Stochastic Indexing Primitives for Non-Deterministic Molecular Archives

TL;DR

This paper introduces the Holographic Bloom Filter, a probabilistic, high-dimensional memory primitive for DNA data storage that enables fast, content-addressable retrieval with quantifiable error bounds.

Contribution

The paper presents the Holographic Bloom Filter, a novel, analyzable indexing primitive for molecular data storage supporting one-shot associative retrieval.

Findings

Provides construction and decoding algorithms for HBF.

Offers probabilistic analysis with explicit error bounds.

Demonstrates exponential error decay with increasing vector dimension.

Abstract

Random access remains a central bottleneck in DNA-based data storage.
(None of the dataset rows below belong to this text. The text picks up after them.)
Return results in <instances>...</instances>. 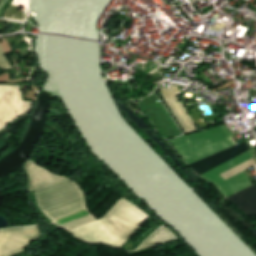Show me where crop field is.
<instances>
[{
    "mask_svg": "<svg viewBox=\"0 0 256 256\" xmlns=\"http://www.w3.org/2000/svg\"><path fill=\"white\" fill-rule=\"evenodd\" d=\"M225 126L169 140L187 165L236 145Z\"/></svg>",
    "mask_w": 256,
    "mask_h": 256,
    "instance_id": "crop-field-1",
    "label": "crop field"
},
{
    "mask_svg": "<svg viewBox=\"0 0 256 256\" xmlns=\"http://www.w3.org/2000/svg\"><path fill=\"white\" fill-rule=\"evenodd\" d=\"M161 95L173 114L176 116L181 126L183 127L185 133H191L197 131V128L180 103L177 96L181 95L177 86L172 85L170 89L161 88Z\"/></svg>",
    "mask_w": 256,
    "mask_h": 256,
    "instance_id": "crop-field-2",
    "label": "crop field"
},
{
    "mask_svg": "<svg viewBox=\"0 0 256 256\" xmlns=\"http://www.w3.org/2000/svg\"><path fill=\"white\" fill-rule=\"evenodd\" d=\"M248 150H249V147L245 142H243L239 145H236L232 148L224 150L220 153H217L215 155H212L210 157L197 161L189 166L192 167L198 174H201Z\"/></svg>",
    "mask_w": 256,
    "mask_h": 256,
    "instance_id": "crop-field-3",
    "label": "crop field"
},
{
    "mask_svg": "<svg viewBox=\"0 0 256 256\" xmlns=\"http://www.w3.org/2000/svg\"><path fill=\"white\" fill-rule=\"evenodd\" d=\"M227 200L237 205L243 212L256 215V185L227 198Z\"/></svg>",
    "mask_w": 256,
    "mask_h": 256,
    "instance_id": "crop-field-4",
    "label": "crop field"
},
{
    "mask_svg": "<svg viewBox=\"0 0 256 256\" xmlns=\"http://www.w3.org/2000/svg\"><path fill=\"white\" fill-rule=\"evenodd\" d=\"M255 152L253 149H251L250 151L240 155L239 157L201 175L200 177L202 179H204L205 181L209 182L212 184V186L224 181V179L219 175L220 173L252 158L255 157L252 153Z\"/></svg>",
    "mask_w": 256,
    "mask_h": 256,
    "instance_id": "crop-field-5",
    "label": "crop field"
},
{
    "mask_svg": "<svg viewBox=\"0 0 256 256\" xmlns=\"http://www.w3.org/2000/svg\"><path fill=\"white\" fill-rule=\"evenodd\" d=\"M253 185L244 172L214 186L225 198Z\"/></svg>",
    "mask_w": 256,
    "mask_h": 256,
    "instance_id": "crop-field-6",
    "label": "crop field"
},
{
    "mask_svg": "<svg viewBox=\"0 0 256 256\" xmlns=\"http://www.w3.org/2000/svg\"><path fill=\"white\" fill-rule=\"evenodd\" d=\"M255 165H256V160L253 158V159H251V160H249V161H247V162H245V163H243V164H241V165H239V166L221 174V176L226 180V179H228V178H230V177H232V176H234V175H236V174H238V173H240V172H242V171H244V170H246V169H248L252 166H255Z\"/></svg>",
    "mask_w": 256,
    "mask_h": 256,
    "instance_id": "crop-field-7",
    "label": "crop field"
}]
</instances>
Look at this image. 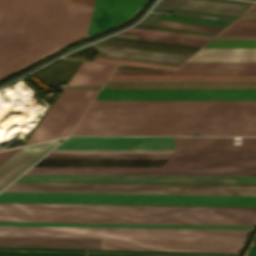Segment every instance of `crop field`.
Returning <instances> with one entry per match:
<instances>
[{
	"mask_svg": "<svg viewBox=\"0 0 256 256\" xmlns=\"http://www.w3.org/2000/svg\"><path fill=\"white\" fill-rule=\"evenodd\" d=\"M239 18H256V11H246L245 14L241 15Z\"/></svg>",
	"mask_w": 256,
	"mask_h": 256,
	"instance_id": "028f5c9d",
	"label": "crop field"
},
{
	"mask_svg": "<svg viewBox=\"0 0 256 256\" xmlns=\"http://www.w3.org/2000/svg\"><path fill=\"white\" fill-rule=\"evenodd\" d=\"M213 40H256V36H217Z\"/></svg>",
	"mask_w": 256,
	"mask_h": 256,
	"instance_id": "1d83c4d3",
	"label": "crop field"
},
{
	"mask_svg": "<svg viewBox=\"0 0 256 256\" xmlns=\"http://www.w3.org/2000/svg\"><path fill=\"white\" fill-rule=\"evenodd\" d=\"M3 191L256 196V186L13 182ZM1 192L0 202L256 206V197ZM0 203L3 213L256 217V207Z\"/></svg>",
	"mask_w": 256,
	"mask_h": 256,
	"instance_id": "ac0d7876",
	"label": "crop field"
},
{
	"mask_svg": "<svg viewBox=\"0 0 256 256\" xmlns=\"http://www.w3.org/2000/svg\"><path fill=\"white\" fill-rule=\"evenodd\" d=\"M129 30L145 31V32L168 34V35L183 36V37L198 38V39H206V40H210L212 38V37H209V36L169 32V31H161V30H153V29H145V28H137V27H132Z\"/></svg>",
	"mask_w": 256,
	"mask_h": 256,
	"instance_id": "d3111659",
	"label": "crop field"
},
{
	"mask_svg": "<svg viewBox=\"0 0 256 256\" xmlns=\"http://www.w3.org/2000/svg\"><path fill=\"white\" fill-rule=\"evenodd\" d=\"M0 225L172 227V228H224V229H250V228H251V226H216V225L79 224V223H7V222H0Z\"/></svg>",
	"mask_w": 256,
	"mask_h": 256,
	"instance_id": "4177f3b9",
	"label": "crop field"
},
{
	"mask_svg": "<svg viewBox=\"0 0 256 256\" xmlns=\"http://www.w3.org/2000/svg\"><path fill=\"white\" fill-rule=\"evenodd\" d=\"M99 57H103V58H114V59H124V60H132V61H141V62H149V63H157V64H166V65L179 66L178 64H170V63H163V62H155V61H148V60H140V59L126 58V57H118V56H111V55H103V54H100Z\"/></svg>",
	"mask_w": 256,
	"mask_h": 256,
	"instance_id": "bd1437ed",
	"label": "crop field"
},
{
	"mask_svg": "<svg viewBox=\"0 0 256 256\" xmlns=\"http://www.w3.org/2000/svg\"><path fill=\"white\" fill-rule=\"evenodd\" d=\"M175 149L256 150V138H242V145H233L232 137H175Z\"/></svg>",
	"mask_w": 256,
	"mask_h": 256,
	"instance_id": "733c2abd",
	"label": "crop field"
},
{
	"mask_svg": "<svg viewBox=\"0 0 256 256\" xmlns=\"http://www.w3.org/2000/svg\"><path fill=\"white\" fill-rule=\"evenodd\" d=\"M245 256H256V238L253 241L252 245L250 246Z\"/></svg>",
	"mask_w": 256,
	"mask_h": 256,
	"instance_id": "d32e631a",
	"label": "crop field"
},
{
	"mask_svg": "<svg viewBox=\"0 0 256 256\" xmlns=\"http://www.w3.org/2000/svg\"><path fill=\"white\" fill-rule=\"evenodd\" d=\"M115 67L83 61L67 85H103Z\"/></svg>",
	"mask_w": 256,
	"mask_h": 256,
	"instance_id": "214f88e0",
	"label": "crop field"
},
{
	"mask_svg": "<svg viewBox=\"0 0 256 256\" xmlns=\"http://www.w3.org/2000/svg\"><path fill=\"white\" fill-rule=\"evenodd\" d=\"M164 166L256 167V151L179 150Z\"/></svg>",
	"mask_w": 256,
	"mask_h": 256,
	"instance_id": "28ad6ade",
	"label": "crop field"
},
{
	"mask_svg": "<svg viewBox=\"0 0 256 256\" xmlns=\"http://www.w3.org/2000/svg\"><path fill=\"white\" fill-rule=\"evenodd\" d=\"M54 149H174V137H68Z\"/></svg>",
	"mask_w": 256,
	"mask_h": 256,
	"instance_id": "d1516ede",
	"label": "crop field"
},
{
	"mask_svg": "<svg viewBox=\"0 0 256 256\" xmlns=\"http://www.w3.org/2000/svg\"><path fill=\"white\" fill-rule=\"evenodd\" d=\"M175 73H256V62H185ZM108 80L256 81V74H174V70H115Z\"/></svg>",
	"mask_w": 256,
	"mask_h": 256,
	"instance_id": "412701ff",
	"label": "crop field"
},
{
	"mask_svg": "<svg viewBox=\"0 0 256 256\" xmlns=\"http://www.w3.org/2000/svg\"><path fill=\"white\" fill-rule=\"evenodd\" d=\"M0 235L145 239V228L0 226Z\"/></svg>",
	"mask_w": 256,
	"mask_h": 256,
	"instance_id": "d8731c3e",
	"label": "crop field"
},
{
	"mask_svg": "<svg viewBox=\"0 0 256 256\" xmlns=\"http://www.w3.org/2000/svg\"><path fill=\"white\" fill-rule=\"evenodd\" d=\"M249 230L146 228V239L244 241Z\"/></svg>",
	"mask_w": 256,
	"mask_h": 256,
	"instance_id": "22f410ed",
	"label": "crop field"
},
{
	"mask_svg": "<svg viewBox=\"0 0 256 256\" xmlns=\"http://www.w3.org/2000/svg\"><path fill=\"white\" fill-rule=\"evenodd\" d=\"M0 249H34V250H68V251H84V249H61V248H25V247H0ZM34 250H0V251H32V252H66V253H83L85 252H68V251H34ZM87 251H101V252H131V253H161V254H191V255H221V256H235L236 254H219V253H185V252H151V251H117V250H91ZM32 252H0V253H31V254H66V253H32ZM66 255H82V254H66ZM86 255H104V256H160V255H131V254H101V253H87ZM190 255V256H191Z\"/></svg>",
	"mask_w": 256,
	"mask_h": 256,
	"instance_id": "dafd665d",
	"label": "crop field"
},
{
	"mask_svg": "<svg viewBox=\"0 0 256 256\" xmlns=\"http://www.w3.org/2000/svg\"><path fill=\"white\" fill-rule=\"evenodd\" d=\"M242 242L101 239V249L237 253Z\"/></svg>",
	"mask_w": 256,
	"mask_h": 256,
	"instance_id": "5a996713",
	"label": "crop field"
},
{
	"mask_svg": "<svg viewBox=\"0 0 256 256\" xmlns=\"http://www.w3.org/2000/svg\"><path fill=\"white\" fill-rule=\"evenodd\" d=\"M0 246L100 249V239L0 236Z\"/></svg>",
	"mask_w": 256,
	"mask_h": 256,
	"instance_id": "d9b57169",
	"label": "crop field"
},
{
	"mask_svg": "<svg viewBox=\"0 0 256 256\" xmlns=\"http://www.w3.org/2000/svg\"><path fill=\"white\" fill-rule=\"evenodd\" d=\"M96 61L109 62V63H119V64H128V65H138V66H147V67H157V68H167V69H176L177 68V67H174V66H165V65H156V64H147V63H138V62H129V61L102 59V58H97Z\"/></svg>",
	"mask_w": 256,
	"mask_h": 256,
	"instance_id": "750c4746",
	"label": "crop field"
},
{
	"mask_svg": "<svg viewBox=\"0 0 256 256\" xmlns=\"http://www.w3.org/2000/svg\"><path fill=\"white\" fill-rule=\"evenodd\" d=\"M15 181L256 182V176L22 175Z\"/></svg>",
	"mask_w": 256,
	"mask_h": 256,
	"instance_id": "3316defc",
	"label": "crop field"
},
{
	"mask_svg": "<svg viewBox=\"0 0 256 256\" xmlns=\"http://www.w3.org/2000/svg\"><path fill=\"white\" fill-rule=\"evenodd\" d=\"M204 47H256V41H210Z\"/></svg>",
	"mask_w": 256,
	"mask_h": 256,
	"instance_id": "ae1a2a85",
	"label": "crop field"
},
{
	"mask_svg": "<svg viewBox=\"0 0 256 256\" xmlns=\"http://www.w3.org/2000/svg\"><path fill=\"white\" fill-rule=\"evenodd\" d=\"M161 1L183 4L181 8H184V9L210 11V12L227 13V14H235V15H240L250 7L247 5L212 2V1H204V0H161Z\"/></svg>",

Existing systems typically retrieve records by PCR enrichment or other multi-step biochemical procedures, which do not naturally support fast, massively parallel, content-addressable queries. We introduce the Holographic Bloom Filter (HBF), a probabilistic indexing primitive that stores key-pointer associations as a single high-dimensional memory vector. HBF binds a key vector and a value (pointer) vector using circular convolution and superposes bindings across all records. A query decodes by correlating the memory with the query key and selecting the best matching value using a margin-based decision rule. We give construction and decoding algorithms and a probabilistic analysis under explicit noise models (memory corruption and query/key mismatches). The analysis provides concentration bounds for match and non-match score distributions, explicit threshold and margin settings for a top K decoder, and exponential error decay in the vector dimension under standard randomness assumptions. HBF offers a concrete, analyzable alternative to pointer-chasing molecular data structures, enabling one-shot associative retrieval while quantifying trade-offs among dimensionality, dataset size, and noise.